Data items
____________
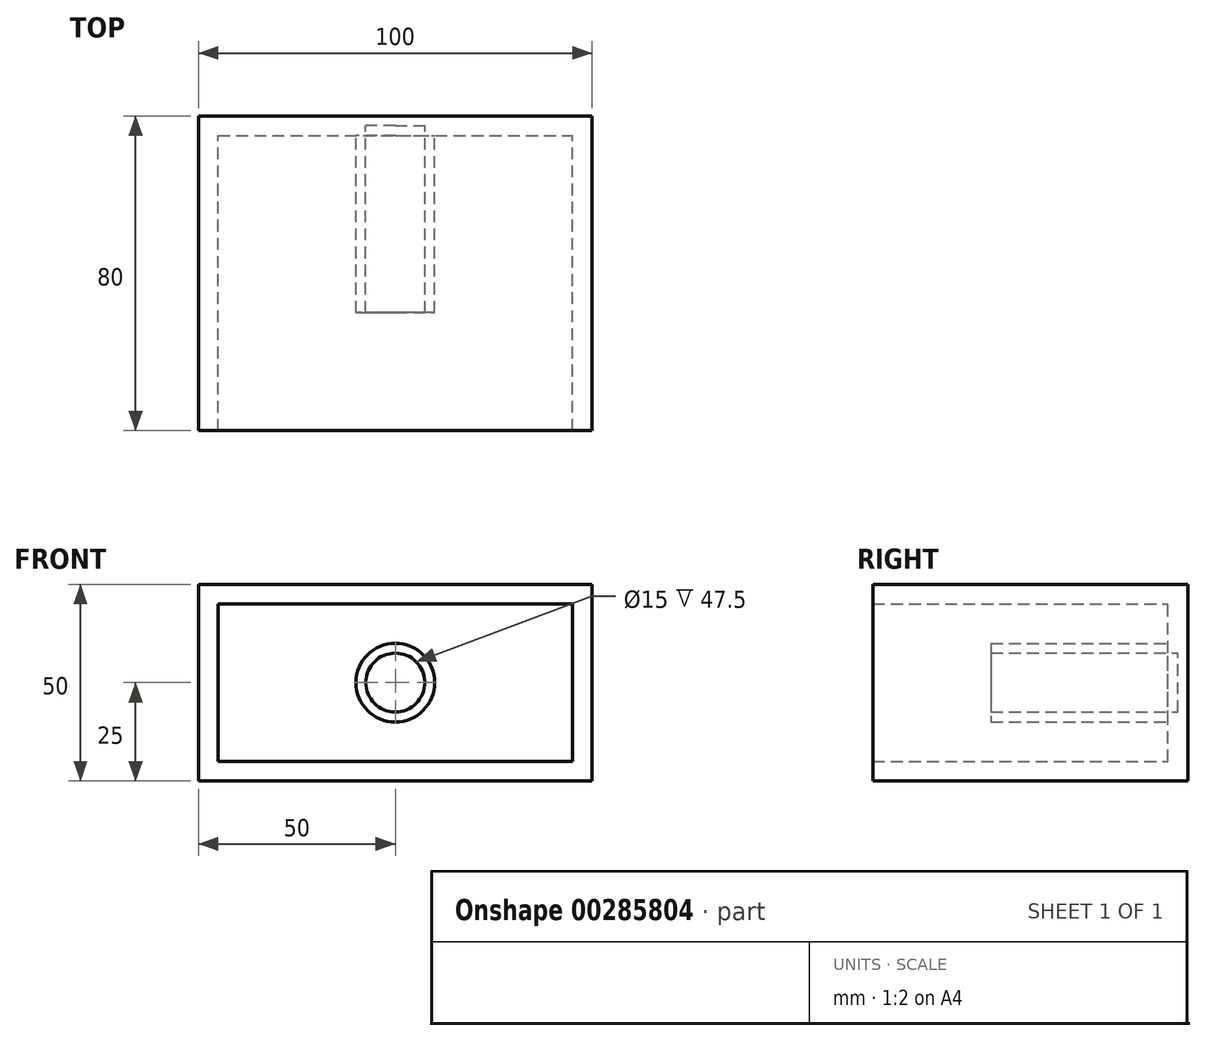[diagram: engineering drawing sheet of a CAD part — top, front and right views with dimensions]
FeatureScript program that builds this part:
annotation { "Feature Type Name" : "Feature", "Feature Type Description" : "" }
export const myFeature = defineFeature(function(context is Context, id is Id, definition is map)
    precondition{}
    {
        {
            var Q0;
            Q0=qCreatedBy(makeId("Front.planeOp"),FACE);
            var sketch = newSketch(context, id + "F0", { "sketchPlane" : qUnion([Q0])});
            skLineSegment(sketch, "E0.bottom", {"start": v(-50, -25) * mm, "end": v(50, -25) * mm});
            skLineSegment(sketch, "E0.top", {"start": v(-50, 25) * mm, "end": v(50, 25) * mm});
            skLineSegment(sketch, "E0.left", {"start": v(-50, -25) * mm, "end": v(-50, 25) * mm});
            skLineSegment(sketch, "E0.right", {"start": v(50, -25) * mm, "end": v(50, 25) * mm});
            skPoint(sketch, "E0.middle", {"position": v(0, 0) * mm});
            skSolve(sketch);
        }
        {
            var Q0;
            Q0 = qSketchRegion(id + "F0", true);
            extrude(context, id + "F1", {"entities" : qUnion([Q0]), "depth" : 80 * mm});
        }
        {
            var Q0;
            Q0=makeQuery(id+"F1.opExtrude","CAP_FACE",FACE,{"disambiguationData":[OSD([sQuery(id+"F0.wireOp",EDGE,"E0.bottom"),sQuery(id+"F0.wireOp",EDGE,"E0.top"),sQuery(id+"F0.wireOp",EDGE,"E0.left"),sQuery(id+"F0.wireOp",EDGE,"E0.right")])],"isStart":false});
            shell(context, id + "F2", {"entities" : qUnion([Q0]), "thickness" : 5 * mm});
        }
        {
            var Q0;
            Q0=makeQuery(id+"F1.opExtrude","CAP_FACE",FACE,{"disambiguationData":[OSD([sQuery(id+"F0.wireOp",EDGE,"E0.bottom"),sQuery(id+"F0.wireOp",EDGE,"E0.top"),sQuery(id+"F0.wireOp",EDGE,"E0.left"),sQuery(id+"F0.wireOp",EDGE,"E0.right")])],"isStart":true});
            var sketch = newSketch(context, id + "F3", { "sketchPlane" : qUnion([Q0])});
            skCircle(sketch, "E1", {"center": v(0, 0) * mm, "radius": 10 * mm});
            skSolve(sketch);
        }
        {
            var Q0;
            Q0 = qSketchRegion(id + "F3", true);
            extrude(context, id + "F4", {"entities" : qUnion([Q0]), "operationType" : NewBodyOperationType.ADD, "oppositeDirection" : true, "depth" : 50 * mm});
        }
        {
            var Q0;
            Q0=makeQuery(id+"F4.opExtrude","CAP_FACE",FACE,{"disambiguationData":[OSD([sQuery(id+"F3.wireOp",EDGE,"E1")])],"isStart":false});
            shell(context, id + "F5", {"entities" : qUnion([Q0]), "thickness" : 2.5 * mm});
        }
    });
____________
- Short task: Pull out every line in the items above that contains the word "thickness". Case counts.

- Solution to the exercise:
            shell(context, id + "F2", {"entities" : qUnion([Q0]), "thickness" : 5 * mm});
            shell(context, id + "F5", {"entities" : qUnion([Q0]), "thickness" : 2.5 * mm});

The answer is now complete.